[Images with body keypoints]
◆ ◆ ◆ ◆ ◆ ◆ ◆

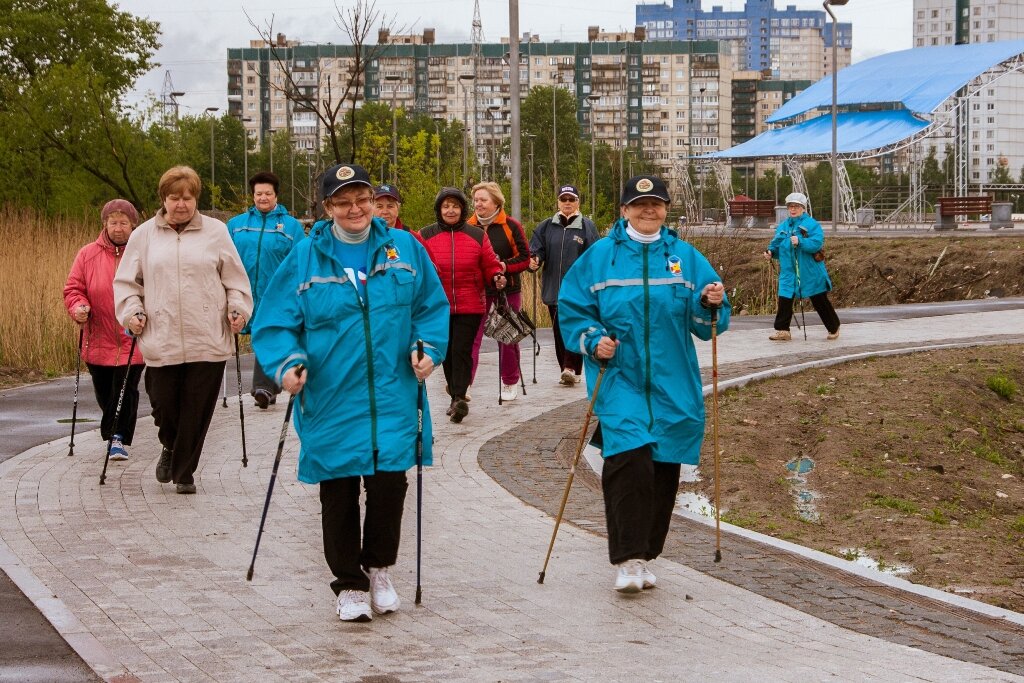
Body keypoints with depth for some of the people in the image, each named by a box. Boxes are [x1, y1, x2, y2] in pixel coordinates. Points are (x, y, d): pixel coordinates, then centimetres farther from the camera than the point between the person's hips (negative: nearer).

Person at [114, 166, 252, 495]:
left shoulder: (216, 231, 7)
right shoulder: (144, 234, 9)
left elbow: (235, 279, 11)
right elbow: (127, 281, 14)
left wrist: (238, 308, -2)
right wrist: (132, 311, -1)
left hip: (208, 341, 0)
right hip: (160, 340, 1)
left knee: (197, 411, 0)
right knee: (163, 404, 1)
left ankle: (184, 472, 16)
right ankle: (170, 446, 34)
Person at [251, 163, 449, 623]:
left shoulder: (403, 248, 5)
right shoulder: (305, 258, 0)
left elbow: (432, 306, 13)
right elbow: (274, 322, 1)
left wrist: (429, 349, -3)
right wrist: (286, 364, -16)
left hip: (392, 396, 1)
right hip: (331, 399, 0)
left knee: (389, 482, -5)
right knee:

◆ ◆ ◆ ◆ ◆ ◆ ◆

- **Task objective**:
Write out all of the data above again, including its text lines, but shift every number in the keypoint triples (x, y and depth) up by 26. Leave the pictures out.

- **Answer to this task**:
Body keypoints with depth for some of the people in the image, each named by a box. Boxes are [x1, y1, x2, y2] in pixel coordinates. Points are (x, y, d): pixel coordinates, then centimetres farther from the camera than the point between the person's hips (negative: nearer).

Person at [114, 166, 252, 495]:
left shoulder: (242, 257, 33)
right shoulder: (170, 260, 35)
left elbow: (261, 305, 37)
right elbow: (153, 307, 40)
left wrist: (264, 334, 24)
right wrist: (158, 337, 25)
left hip: (234, 367, 26)
right hip: (186, 366, 27)
left knee: (223, 437, 26)
right knee: (189, 430, 27)
left ankle: (210, 498, 42)
right ankle: (196, 472, 60)
Person at [251, 163, 449, 623]:
left shoulder: (429, 274, 31)
right shoulder: (331, 284, 26)
left elbow: (458, 332, 39)
right elbow: (300, 348, 27)
left wrist: (455, 375, 23)
right wrist: (312, 390, 10)
left hip: (418, 422, 27)
right hip: (357, 425, 26)
left knee: (415, 508, 21)
right knee:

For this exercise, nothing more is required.